It’s an excellent niche market, because it’s easy to imagine how such a system could be useful enough to justify the cost of the hardware. But in the future, most households will adopt motion sensors for the same reason they’re currently beginning to embrace smart home technology in general: to save energy.
Energy saving is the ‘killer app’ of home automation, because as well as the geeky pleasure of being able to remote control your house from the pub, it offers significant financial savings that easily justify the investment. Systems like British Gas’ Hive are already gaining popularity, but it’s more advanced systems such as Heat Genius that are leading the way by incorporating ‘zoning’ and motion detection.
How does it work? Put simply, Heat Genius learns when you use each room of your house and automatically control each radiators so that the room’s only heated when you’re going to use it.
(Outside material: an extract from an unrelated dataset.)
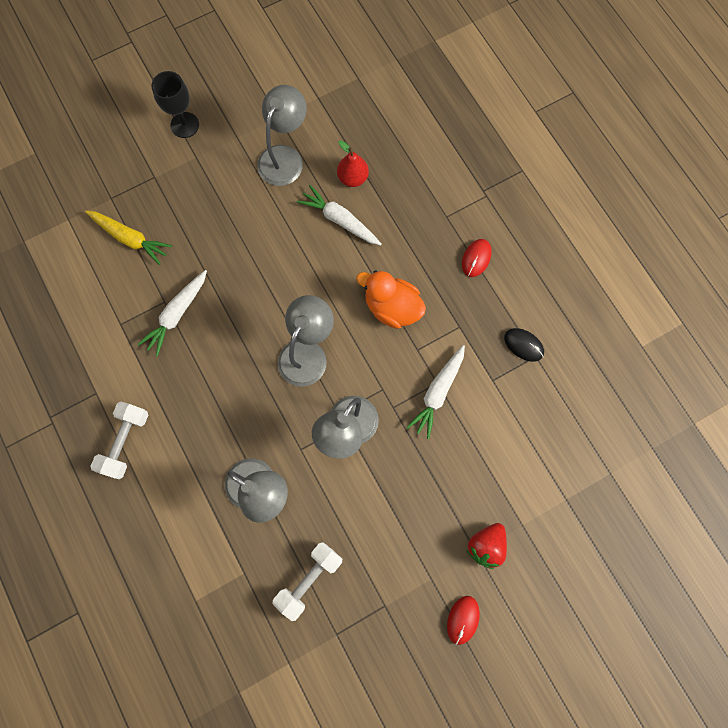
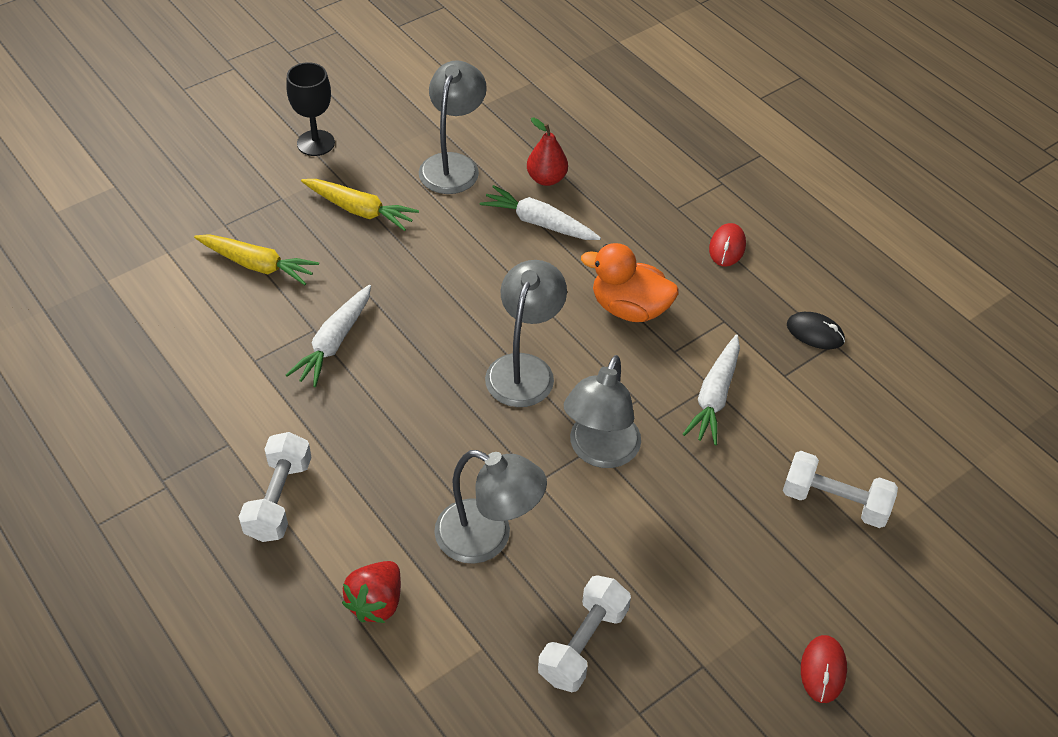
camera: 10 degrees left, 25 degrees down
(209, 194) = (359, 210): none -> yellow carrot
(486, 545) = (830, 571): red strawberry -> red strawberry (376, 602)
(502, 491) = (834, 502): none -> white dumbbell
Of course there’s always the option to manually override the system from any web device, this unique fully automatic mode means turns it into a ‘fit and forget’ option. Ideal for the elderly, or indeed anybody with better things to do than reprogramming heating schedules.
Heat Genius will offer an open API, so others are sure to build on the system to offer additional functionality without the expense of new hardware. Obvious additional services include intrusion detection and security monitoring, or care monitoring services for the elderly and vulnerable. By the time Apple gets around to designing their new granny-friendly iHome, they might well have some upstart competitors who got there first.